(Items from a data source)
******
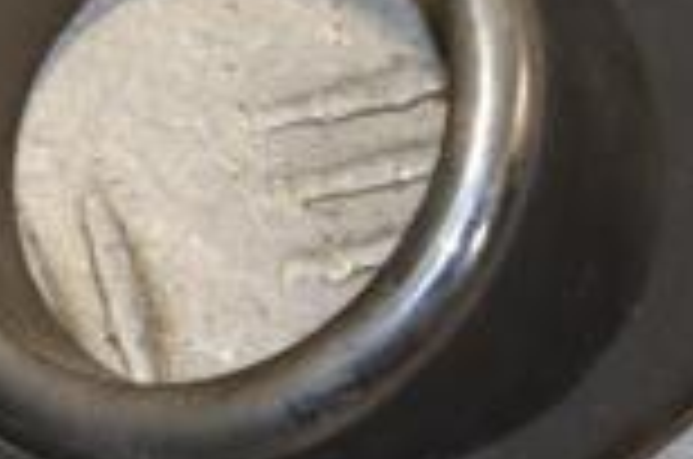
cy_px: 153
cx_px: 112
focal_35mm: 340
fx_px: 6531
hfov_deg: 6.1
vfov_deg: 4.0
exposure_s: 1/200
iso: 800
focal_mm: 58
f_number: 9
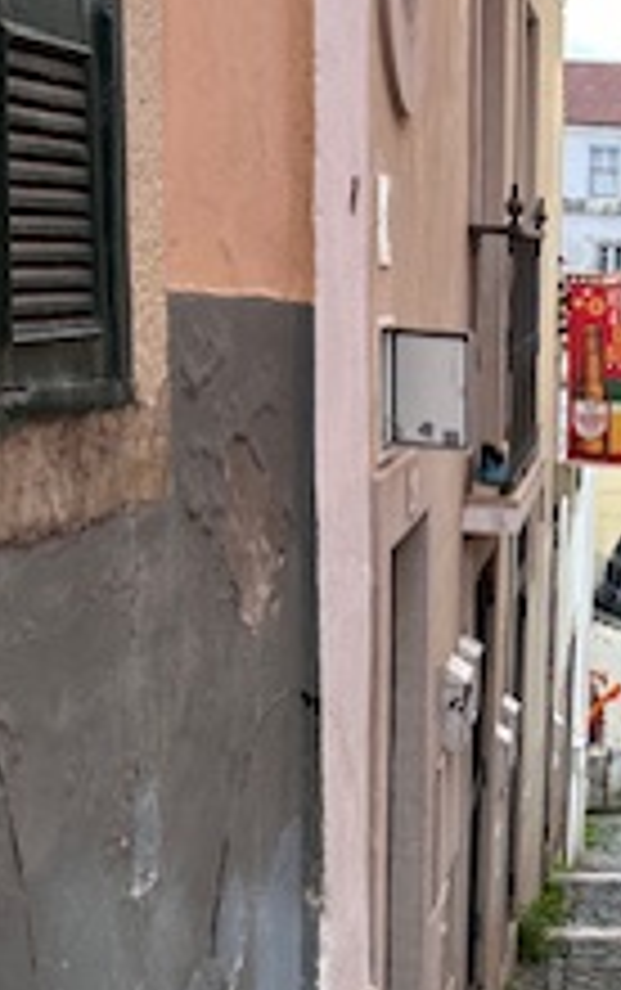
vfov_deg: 27.4
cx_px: 747
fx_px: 1999
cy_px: 756
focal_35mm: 74
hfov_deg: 16.9
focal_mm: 6.86
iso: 80
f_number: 1.78
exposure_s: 1/1019
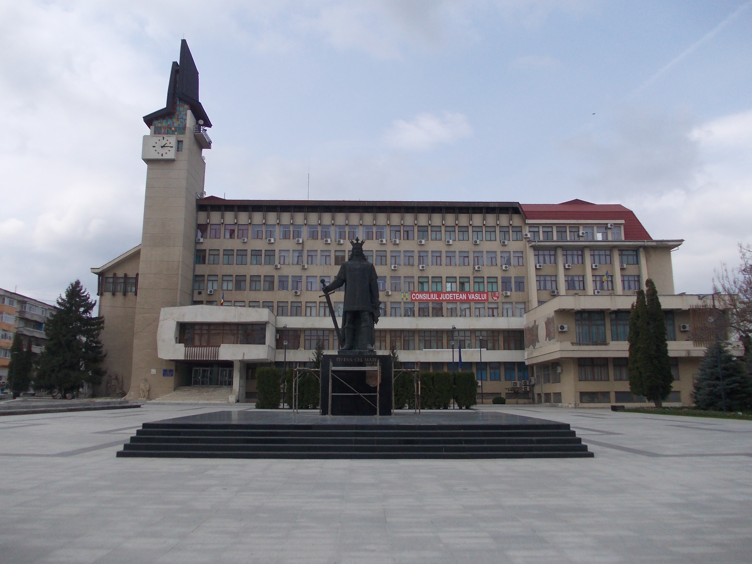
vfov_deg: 49.7
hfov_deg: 63.4
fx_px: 608
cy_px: 282
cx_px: 376
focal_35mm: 28
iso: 80
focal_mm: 4
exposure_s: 1/500
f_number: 5.4
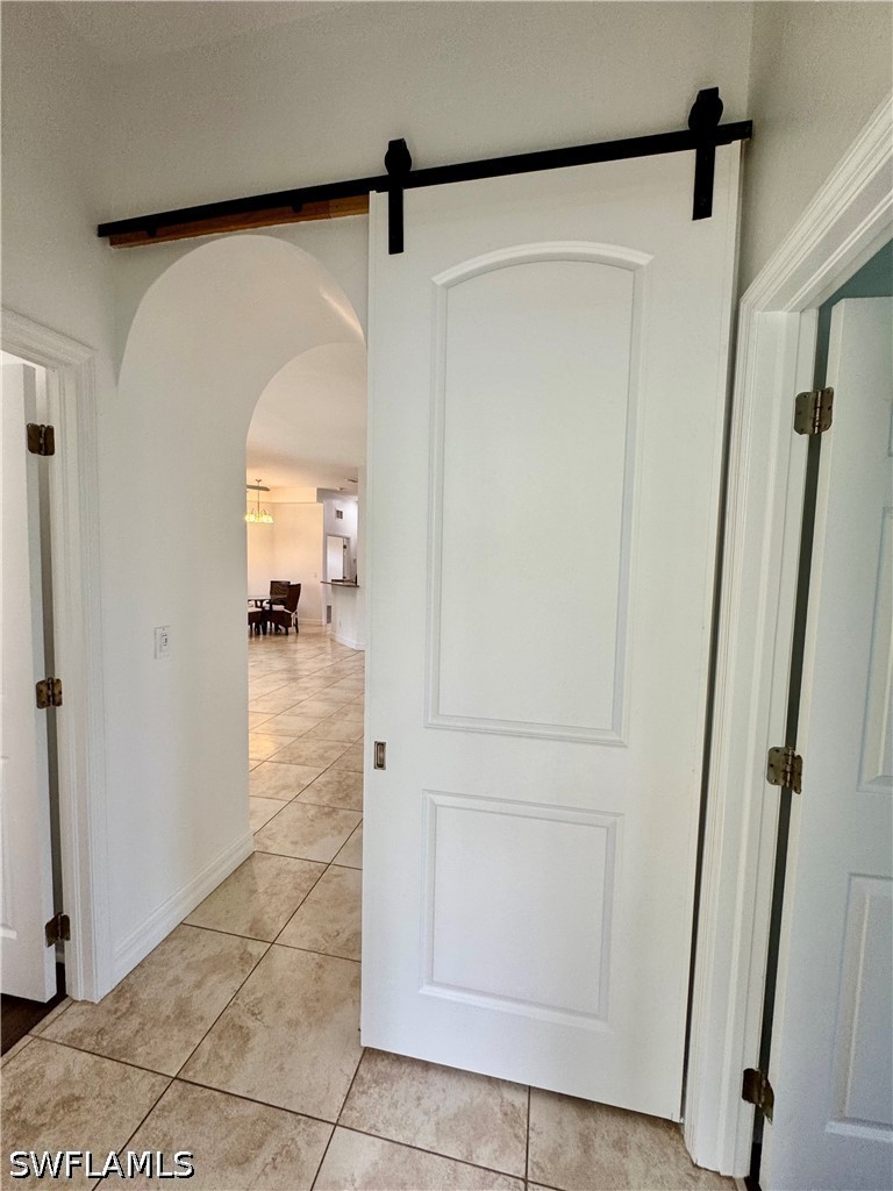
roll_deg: -0.6
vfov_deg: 102.1
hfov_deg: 85.7
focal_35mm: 14
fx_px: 482
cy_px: 596
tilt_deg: -4.8
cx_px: 446
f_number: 2.2
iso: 160
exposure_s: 1/120
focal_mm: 2.22
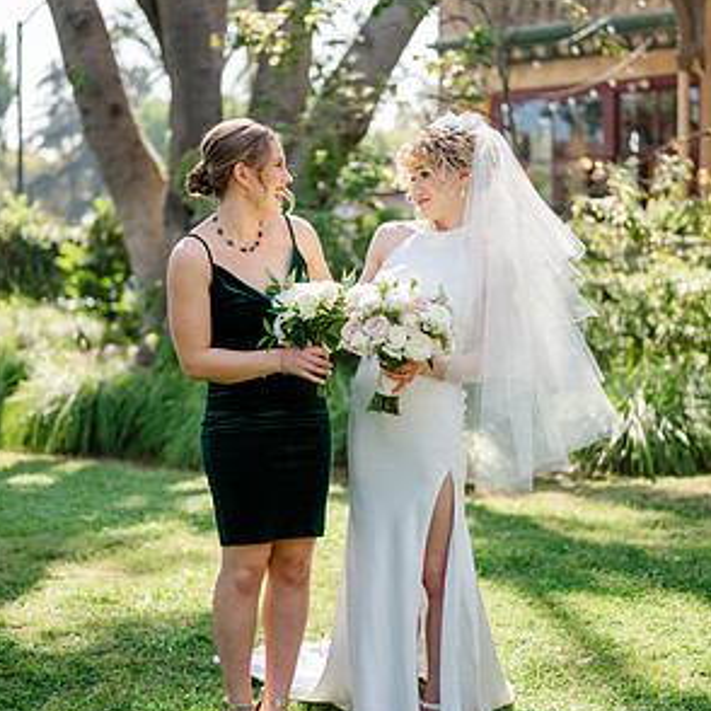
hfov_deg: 26.5
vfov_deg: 26.5
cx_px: 351
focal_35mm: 65
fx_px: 1510
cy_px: 358
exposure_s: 1/800
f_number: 1.8
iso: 64
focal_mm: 50
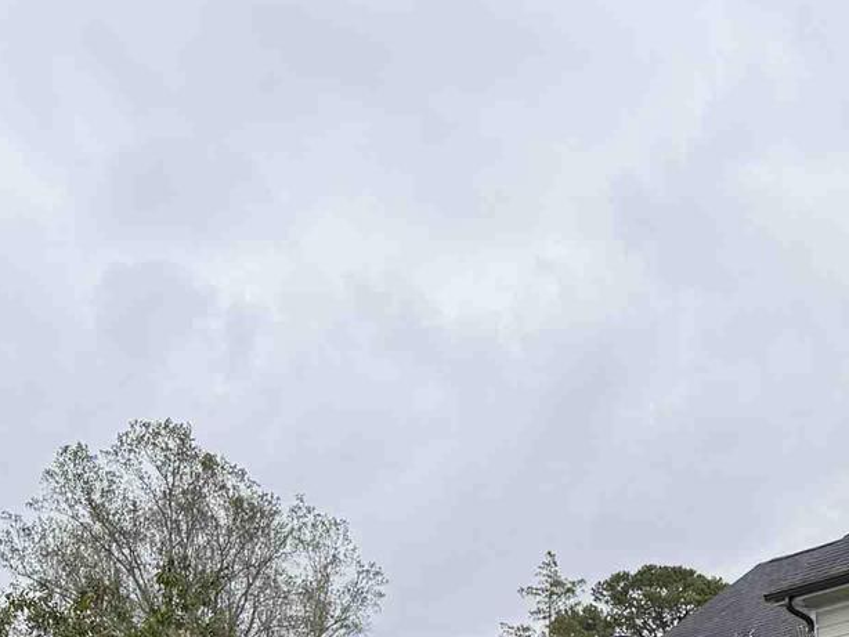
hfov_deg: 22.9
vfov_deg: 17.0
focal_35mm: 80
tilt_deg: +1.0
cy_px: 904
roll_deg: +2.3
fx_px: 1963
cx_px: 937
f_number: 1.78
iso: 80
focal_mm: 6.76
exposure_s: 1/878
******
> _Instructions to follow_
The lines to retype begin with the one containing "vfov_deg: 4.0" and end with the last line of the records. Reproduce them exactly and omit the pictures.

> _Written answer_
vfov_deg: 4.0
exposure_s: 1/200
iso: 800
focal_mm: 58
f_number: 9
vfov_deg: 27.4
cx_px: 747
fx_px: 1999
cy_px: 756
focal_35mm: 74
hfov_deg: 16.9
focal_mm: 6.86
iso: 80
f_number: 1.78
exposure_s: 1/1019
vfov_deg: 49.7
hfov_deg: 63.4
fx_px: 608
cy_px: 282
cx_px: 376
focal_35mm: 28
iso: 80
focal_mm: 4
exposure_s: 1/500
f_number: 5.4
roll_deg: -0.6
vfov_deg: 102.1
hfov_deg: 85.7
focal_35mm: 14
fx_px: 482
cy_px: 596
tilt_deg: -4.8
cx_px: 446
f_number: 2.2
iso: 160
exposure_s: 1/120
focal_mm: 2.22
hfov_deg: 26.5
vfov_deg: 26.5
cx_px: 351
focal_35mm: 65
fx_px: 1510
cy_px: 358
exposure_s: 1/800
f_number: 1.8
iso: 64
focal_mm: 50
hfov_deg: 22.9
vfov_deg: 17.0
focal_35mm: 80
tilt_deg: +1.0
cy_px: 904
roll_deg: +2.3
fx_px: 1963
cx_px: 937
f_number: 1.78
iso: 80
focal_mm: 6.76
exposure_s: 1/878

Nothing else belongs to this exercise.